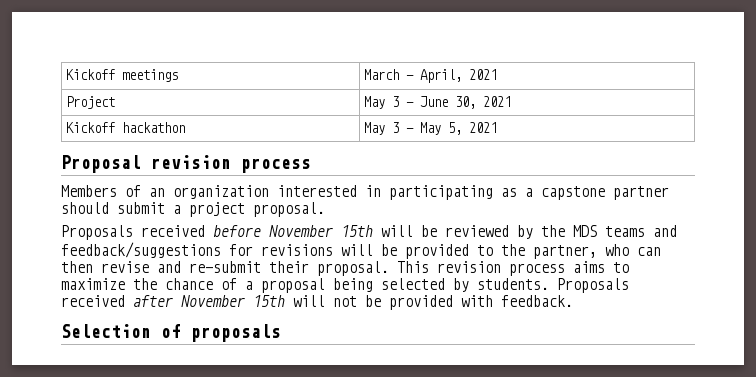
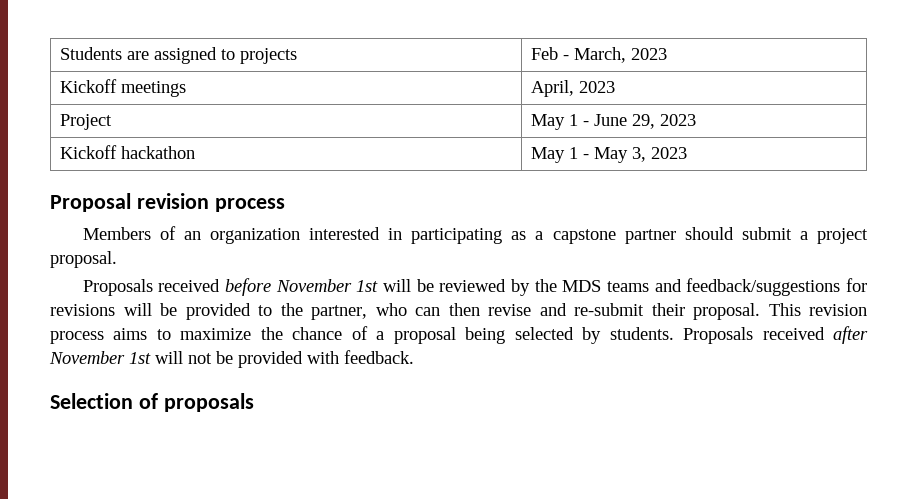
[66,69,179,82] [364,69,498,83] Kickoff meetings | March - April, 2021 -> [59,47,297,64] [530,47,667,63] [59,79,186,97] [530,80,615,97] Students are assigned to projects | Feb - March, 2023 // Kickoff meetings | April, 2023
[392,96,400,107] 3 -> [568,114,578,126] 1
[455,96,512,109] 30, 2021 -> [631,114,696,129] 29, 2023
[392,122,400,133] 3 -> [568,147,578,159] 1
[448,122,498,135] 5, 2021 -> [631,147,687,162] 3, 2023
[341,225,373,237] 15th -> [356,280,379,292] 1st
[253,295,285,307] 15th -> [129,352,151,364] 1st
● ● ● ● ●
Could you restate, word for word, every line from the one containing "[341,225,373,237] 15th ->" through the last line of the records above, and nothing more?

[341,225,373,237] 15th -> [356,280,379,292] 1st
[253,295,285,307] 15th -> [129,352,151,364] 1st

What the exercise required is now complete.